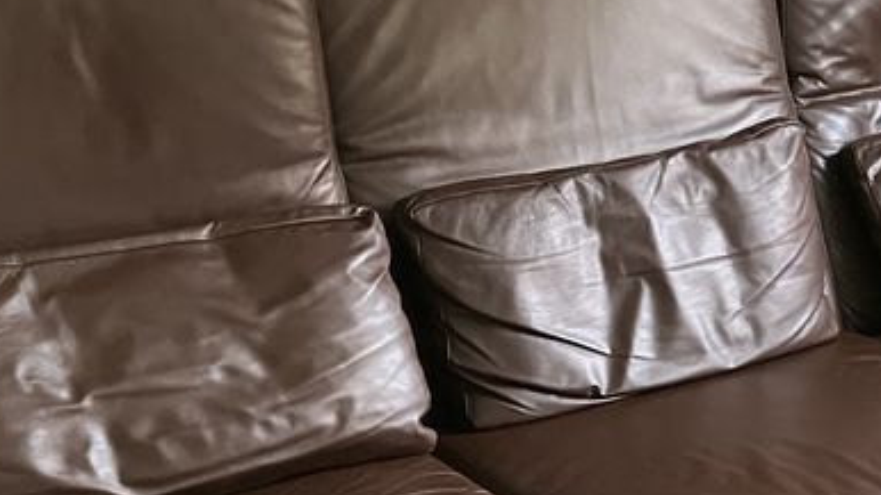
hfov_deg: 26.1
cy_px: 527
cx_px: 778
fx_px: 1845
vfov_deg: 15.0
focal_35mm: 79
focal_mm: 3.99
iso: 250
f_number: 1.8
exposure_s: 1/60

--*--

▸ **Problem to work on**
Restate each entry word for word; omit the pictures.

▸ **Response to this task**
hfov_deg: 26.1
cy_px: 527
cx_px: 778
fx_px: 1845
vfov_deg: 15.0
focal_35mm: 79
focal_mm: 3.99
iso: 250
f_number: 1.8
exposure_s: 1/60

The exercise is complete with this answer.